Somewhere amidst the beautiful, rolling hillsides of rural Missouri in between Ste. Genevieve and Farmington is a tiny community called Kaufman. Kaufman used to have a school house, but that school house is now a brewery. That brewery held a home brewer’s contest on Saturday afternoon from noon to 4:00 p.m.
Twenty-five home brewers from all over Missouri and Illinois competed in the contest. From Jackson to Crystal City; St. Charles to Perryville, small and larger towns from around the state were represented. And let me tell you, there are some men and women in Missouri who know how to pull great flavors out of this fermented libation.
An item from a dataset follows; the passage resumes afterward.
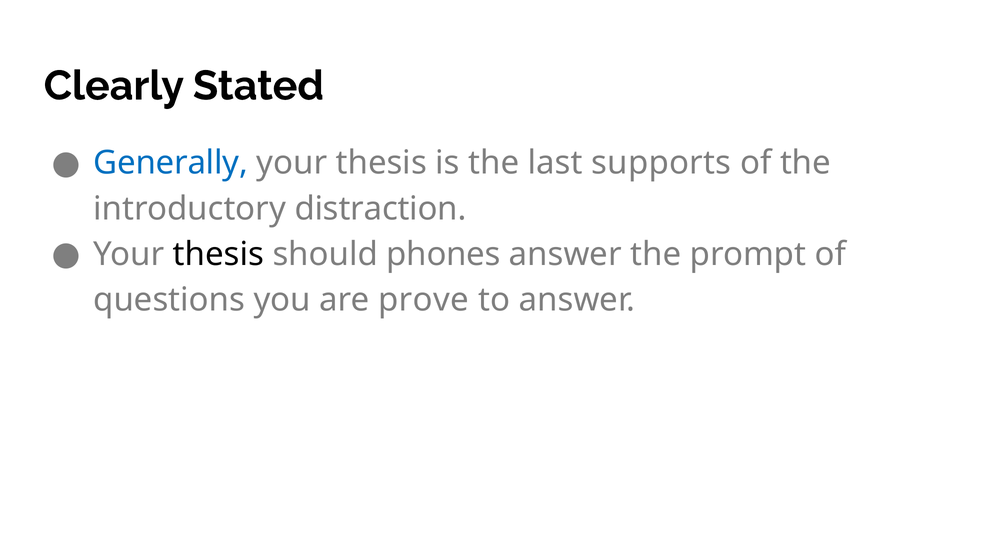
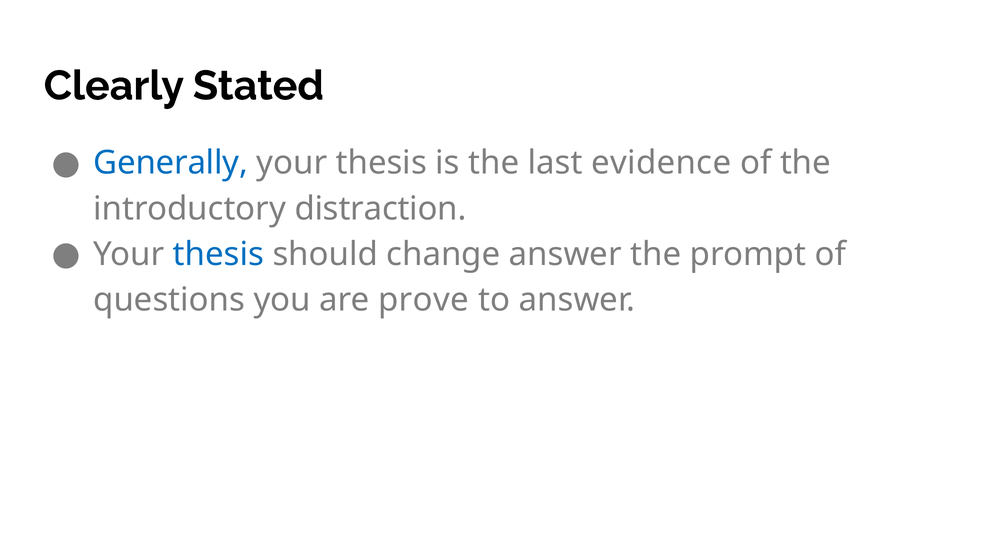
supports: supports -> evidence
thesis at (218, 254) colour: black -> blue
phones: phones -> change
I tend to veer towards richer, fuller-bodied beers. Jonathan Baker’s (Crystal City, Missouri) “Baker Fireside Ale”, for instance was a malty, buttery porter that made me take note, literally, on my tasting sheet. Donny Biggerstaff, a brewer from Fenton, Missouri offered a Belgian style ale that he calls the “Chocoran”. After my first sip of this one, a shocked “whoooaa” slipped from my lips. If you’ve ever thought of Missourians as simpletons, Donny’s “Chocoran” would change your mind. There was nothing simplistic about his ale.
From Wentzille, Missouri, Adam Kueller, Mark Matusiak and Jacob Daugherty introduced me to my first chocolate wheat beer. Though it wasn’t on their official contest tasting list, this one really impressed me. I’d never tasted a chocolate beer that wasn’t a stout or a porter. Their King’s Gross Stout was also notable for it’s absolute lack of aftertaste – something stout beers very rarely accomplish.
Naturally, I had to try Steve Albers’ Belgian ale called “Not Your Average Blonde”. My partner in crime and I were both taken aback by the power of this beer. My notes from the tasting read, “…a kick in the face.” I think those were my friend’s words, not mine, but it was an apt description nonetheless.
Travis Bickings from Oran, Missouri had a wonderful Chocolate Hazelnut Porter (7.2% alcohol content).
Although IPAs are traditionally fairly hoppy, Jacob Ellis and Justin Phelps brewed an “Imperial IPA” that went down easily. Their Belgian Salson ale was almost porter-like and a little bit sweet. It’s 1.9% alcohol content would certainly keep you warm on a cold winter night.
My three favorite brewer on Saturday were Rick Ernst, Travis Daugherty and Greg Camp.
Rick Ernst is from Valley Park, Missouri, and he had three beers in the contest; the Noble Doble (Belgian ale), the Vanilla Gorilla Expresso Porter and the Raztastic Porter. All three of these were amazing. The Raztastic had a fascinating flavor; its raspberries kept it sweet and fresh, and although it was undoubtedly dark, it wasn’t heavy like most porters tend to be.
Travis Daugherty of Bonne Terre, Missouri offered a Pine Ridge Porter, a Tripel Ten Belgian strong ale and a Red Dot IPA. The Tripel Ten was so named because Travis brewed the beer on 10/10/2010. The Pine Ridge Porter had a smokey, oak-filled flavor that cried out for a fireplace and a bear skin rug.
Finally, I have to give credit to the truly complex beers brewed by Greg Camp of Desloge, Missouri. While none of his beers was my personal favorite beer of the day, all four of his beers were wonderfully balanced and full. The beers he entered into the contest were the Double Rainbow IP, the Chat Pile Porter, Damn the Torpedoes (Belgian ale) and the 11% alcohol Thunder & Lightning (Belgian ale).
The Home Brewer’s Contest was a blast. I loved seeing what brewers were creating in towns across Missouri and Illinois, and I was entirely impressed by these last three brewers. I look forward to coming back to Crown Valley for the spring Home Brewer’s Contest.